Ils dénonçaient la plus-value monstre réalisée par les ex-propriétaires.
Quand le groupe Saint-Gobain a cédé les briqueteries et les tuileries Terréal aux sociétés d'investissement américaine Carlyle et française Eurazeo en 2003, il en a tiré 400 millions d'euros. Deux ans plus tard, les deux fonds réussissent à revendre le groupe de matériaux à la société financière LBO pour 860 millions. La cession doit être finalisée en novembre. «Ou Saint-Gobain n'était pas un très bon vendeur, ou Carlyle s'est très bien débrouillée, commente Mohamed Oussedic, secrétaire général de la fédération CGT verre et céramique, mais les actionnaires des deux fonds d'investissement ont dû être contents.»Au culot. Après des pétitions et des demandes de négociation, plus de 60 % des salariés français du groupe se sont mis en grève, vendredi, pour réclamer quelques retombées de cette plus-value monstre. Ils sont même allés jusqu'à bloquer plusieurs sites de fabrication. Tout au culot. De leurs deux ex-propriétaires, ils exigeaient une prime de 1 300 euros par ouvrier. Et au nouvel actionnaire, l'intersyndicale CGT-CFDT-FO avait demandé des garanties sur la pérennité de l'activité, une revalorisation des salaires et des qualifications inchangées depuis vingt-cinq ans. La direction de LBO, qui a d'abord refusé de négocier, a finalement trouvé un compromis hier dans la soirée : 500 euros de prime pour chaque employé, une augmentation minimum de 1 % des salaires, ainsi que la prise en charge de 50 % des jours de grève.
C'est la culbute réalisée par les deux fonds d'investissement qui a réveillé les salariés des fabriques de briques et de tuiles. En 1996, Saint-Gobain achète le futur groupe Terréal. «Il y a eu une mise en avant de la marque, c'était une stratégie à court terme mais avec une politique cohérente de développement par des rachats de petites entreprises familiales», explique Mohamed Oussedic. La tempête de 1999 a par ailleurs dopé le commerce de la brique et de la tuile. Toujours est-il qu'en vendant, en 2003, Terréal pour 400 millions d'euros, Saint-Gobain pense avoir fait une bonne affaire.
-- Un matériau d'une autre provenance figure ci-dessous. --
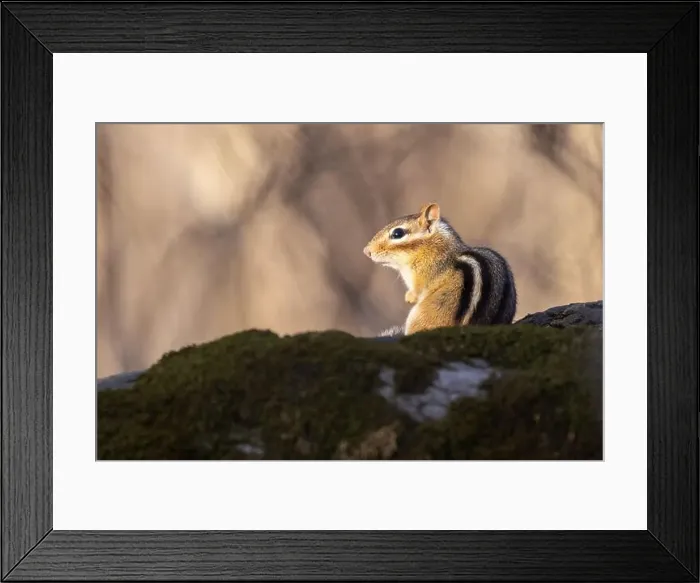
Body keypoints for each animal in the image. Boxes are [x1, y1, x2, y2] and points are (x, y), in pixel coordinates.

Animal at [363, 202, 517, 336]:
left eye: (397, 233)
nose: (366, 251)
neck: (432, 246)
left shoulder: (423, 275)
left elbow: (418, 291)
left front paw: (410, 297)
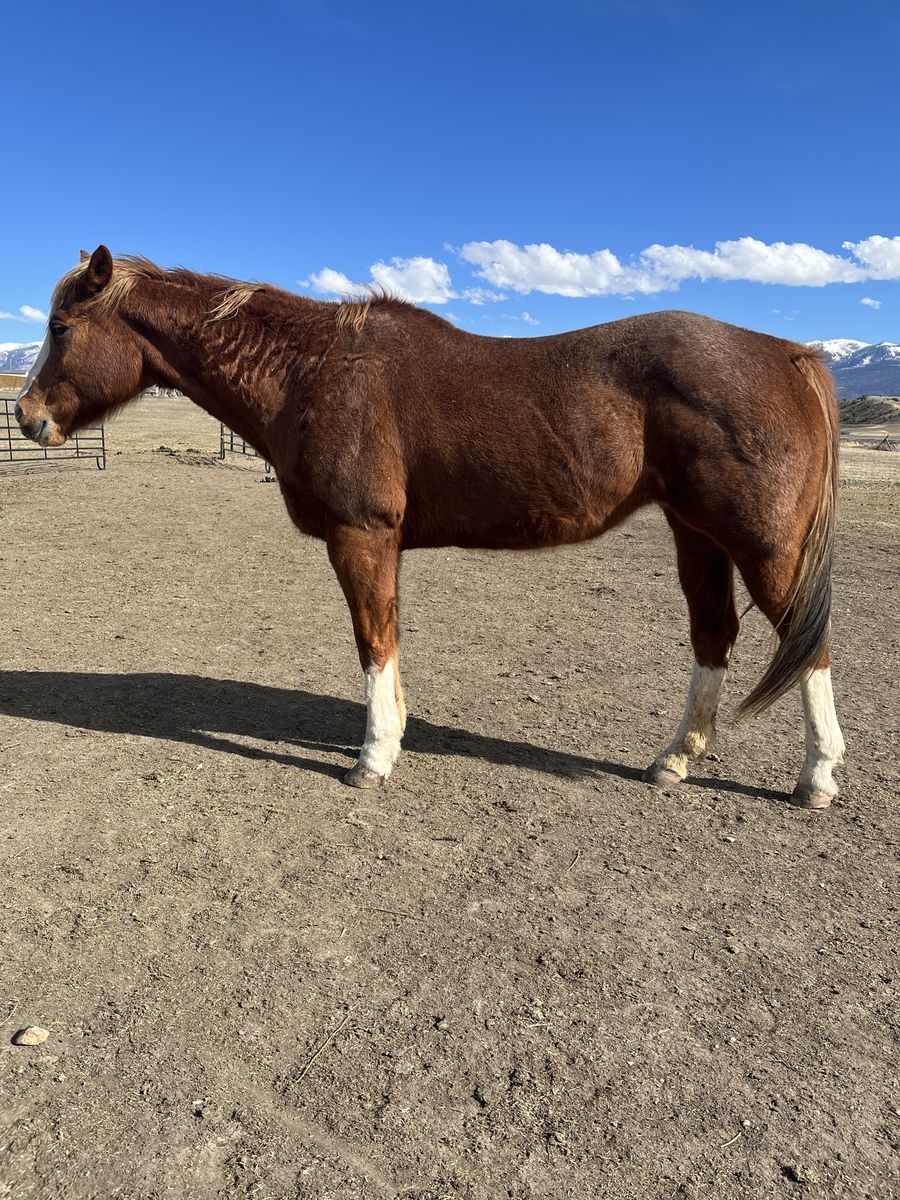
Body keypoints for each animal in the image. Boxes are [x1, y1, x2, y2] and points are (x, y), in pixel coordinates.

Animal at [16, 246, 844, 807]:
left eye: (60, 325)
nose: (26, 417)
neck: (315, 370)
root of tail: (787, 353)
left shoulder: (362, 536)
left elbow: (373, 640)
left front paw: (373, 756)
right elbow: (386, 637)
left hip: (764, 547)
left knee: (807, 646)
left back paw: (816, 777)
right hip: (696, 536)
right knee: (714, 637)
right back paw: (675, 759)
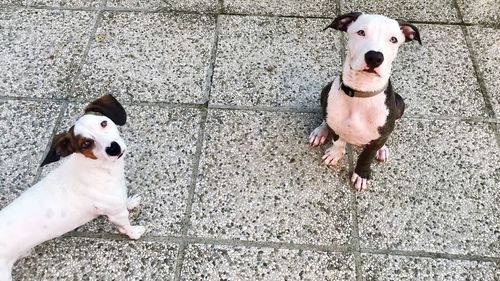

Deux ans plus tard, les petits malins de Carlyle et Eurazeo vont parvenir à plus que doubler la mise.
Petites unités. «C'est simple, ils ont pressé au maximum sur les effectifs sans investir sur le potentiel industriel de la boîte», analyse Mohamed Oussedic. Le groupe est composé d'unités de moins de cinquante salariés disséminées notamment en Charente, en région parisienne et dans les Pyrénées-Orientales. «Les fermetures sont passées comme une lettre à la poste, nous n'étions même pas au courant. Dans ce genre d'entreprise, les employés sont isolés et à la merci des directions.»
Dans le secteur, ce conflit était sans précédent. «Il n'est pas courant que des ouvriers disent à leur ancien patron de partager les sous qu'il a gagnés avant de partir», justifie avec malice le syndicaliste, pour qui cette prime est un simple «retour pour services rendus au groupe».